At the end of May, the sale to SharpVue was announced. This came as no surprise to Susan Rabon, chair of the Bald Head Island Transportation Authority. She recently told Coastal Review that Limited had been transparent about their need to close the Mitchell estate.
“This was no secret,” Rabon said. “The people involved had been telling both sides for a long time, ‘We’ve got to get this done one way or another because we need to close the Mitchell estate.’” She added that Limited had been patient with the process for the authority to secure the ferry and tram system.
This leaves the authority to work out the next steps.
During the June 15 authority board of trustees meeting, Rabon said the authority had been approached by SharpVue to discuss whether there might be a role for the authority in operating the system once SharpVue owns it.

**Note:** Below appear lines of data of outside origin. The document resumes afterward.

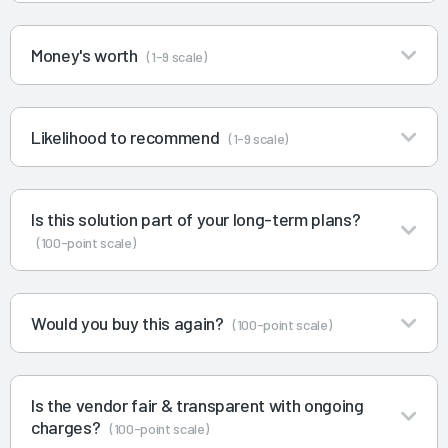
Money's worth
(1-9 scale)
Likelihood to recommend
(1-9 scale)
Is this solution part of your long-term plans?
(100-point scale)
Would you buy this again?
(100-point scale)
Is the vendor fair & transparent with ongoing
charges?
(100-point scale)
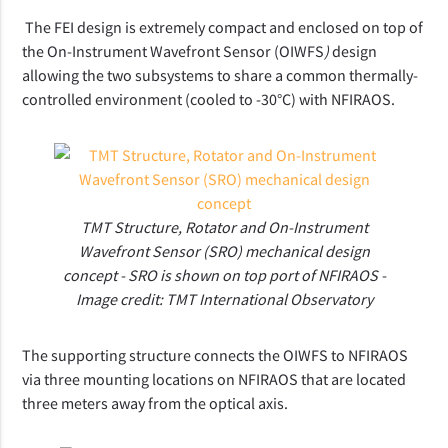
The FEI design is extremely compact and enclosed on top of
the On-Instrument Wavefront Sensor (OIWFS
)
design
allowing the two subsystems to share a common thermally-
controlled environment (cooled to -30°C) with NFIRAOS.
TMT Structure, Rotator and On-Instrument
Wavefront Sensor (SRO) mechanical design
concept - SRO is shown on top port of NFIRAOS -
Image credit: TMT International Observatory
The supporting structure connects the OIWFS to NFIRAOS
via three mounting locations on NFIRAOS that are located
three meters away from the optical axis.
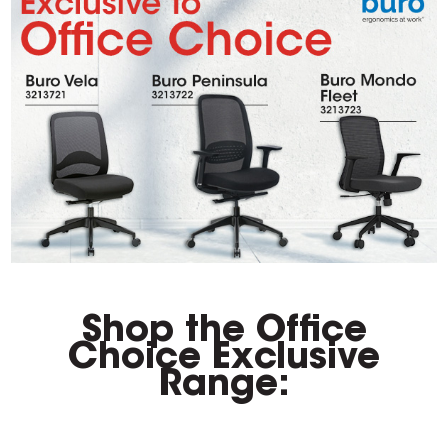
Shop the Office
Choice Exclusive
Range:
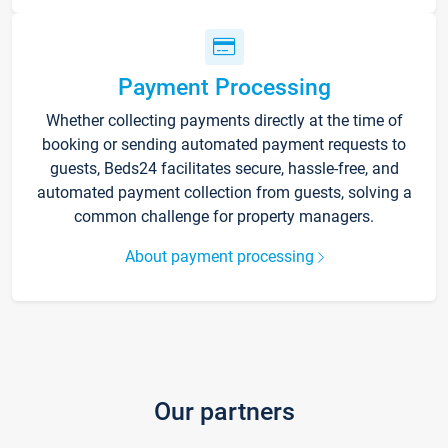
Payment Processing
Whether collecting payments directly at the time of
booking or sending automated payment requests to
guests, Beds24 facilitates secure, hassle-free, and
automated payment collection from guests, solving a
common challenge for property managers.
About payment processing
Our partners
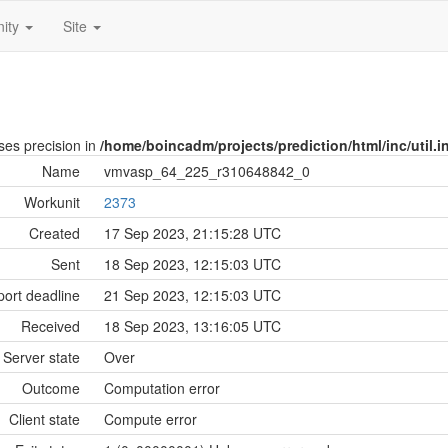
ity
Site
oses precision in
/home/boincadm/projects/prediction/html/inc/util.i
Name
vmvasp_64_225_r310648842_0
Workunit
2373
Created
17 Sep 2023, 21:15:28 UTC
Sent
18 Sep 2023, 12:15:03 UTC
ort deadline
21 Sep 2023, 12:15:03 UTC
Received
18 Sep 2023, 13:16:05 UTC
Server state
Over
Outcome
Computation error
Client state
Compute error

“We told them we would be interested in hearing more and having those discussions, once we knew that the authority had sufficient funding to continue to operate for at least another quarter,” Rabon explained in a follow-up interview. “Bald Head Island Limited has expressed its willingness to provide additional funding to the authority to allow it to have those discussions with Sharpvue because it continues to believe that the best outcome for the users of the ferry system is to have a regional governmental authority as the operator of the system.”
Roberts told Coastal Review that the company would be remiss to not have a dialogue both with the transportation authority and with the village as important stakeholders.
As for the transition of the ferry system and assets to SharpVue, the next step is closing the deal.
Roberts explained that the paperwork will be broken up into two parts: the nonregulated assets and the state-regulated ferry and tram system.
Closing on everything but the ferry and tram should take place in the next 60 to 90 days. Closing on the ferry and tram will take place after approval by the Utilities Commission. Roberts said he intends to file that paperwork as soon as possible.
Bald Head Island Ferry is one of eight ferry boat companies regulated by the North Carolina Utilities Commission and the transfer of ownership is subject to commission approval.
Lucy Edmondson, interim chief counsel for the Utilities Commission, explained in an email response to Coastal Review that the Bald Head Island Ferry is a public utility under North Carolina law and its rates and service are regulated by the state Utilities Commission.
“While the application for approval of the transfer has not been filed yet. When it is filed, the Public Staff, which is the consumer advocate for ratepayers, will investigate the application for transfer and file testimony that will provide the results of its investigation and make a recommendation as to whether it is in the public interest for the ferry to be transferred,” she said.